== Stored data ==

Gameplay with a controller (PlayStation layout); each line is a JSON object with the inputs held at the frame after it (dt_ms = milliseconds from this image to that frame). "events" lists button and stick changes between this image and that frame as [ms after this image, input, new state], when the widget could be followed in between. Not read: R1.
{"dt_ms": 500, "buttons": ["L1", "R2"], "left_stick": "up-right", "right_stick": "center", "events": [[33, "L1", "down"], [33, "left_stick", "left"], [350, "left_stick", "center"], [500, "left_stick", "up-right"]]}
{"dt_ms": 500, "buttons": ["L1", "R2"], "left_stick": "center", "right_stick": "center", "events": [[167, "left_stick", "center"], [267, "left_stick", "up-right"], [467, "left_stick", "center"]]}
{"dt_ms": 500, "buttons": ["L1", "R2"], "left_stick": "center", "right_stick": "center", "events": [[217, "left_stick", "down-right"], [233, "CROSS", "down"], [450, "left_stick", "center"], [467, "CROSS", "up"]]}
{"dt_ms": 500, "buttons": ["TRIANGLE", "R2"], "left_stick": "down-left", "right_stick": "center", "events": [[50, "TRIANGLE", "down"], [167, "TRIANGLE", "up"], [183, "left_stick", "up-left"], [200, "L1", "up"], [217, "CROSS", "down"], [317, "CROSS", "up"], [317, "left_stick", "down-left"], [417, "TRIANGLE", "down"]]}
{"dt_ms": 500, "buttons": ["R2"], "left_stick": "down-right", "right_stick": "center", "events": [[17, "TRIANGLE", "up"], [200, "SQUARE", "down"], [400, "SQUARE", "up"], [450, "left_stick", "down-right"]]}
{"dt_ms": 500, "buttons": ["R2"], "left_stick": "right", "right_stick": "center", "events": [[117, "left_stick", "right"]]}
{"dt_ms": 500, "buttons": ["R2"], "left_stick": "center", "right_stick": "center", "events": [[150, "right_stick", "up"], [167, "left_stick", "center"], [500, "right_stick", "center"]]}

== Task goal ==
Only a number is wanted: how many lines above include "CROSS"?

== Output of the exercise ==
2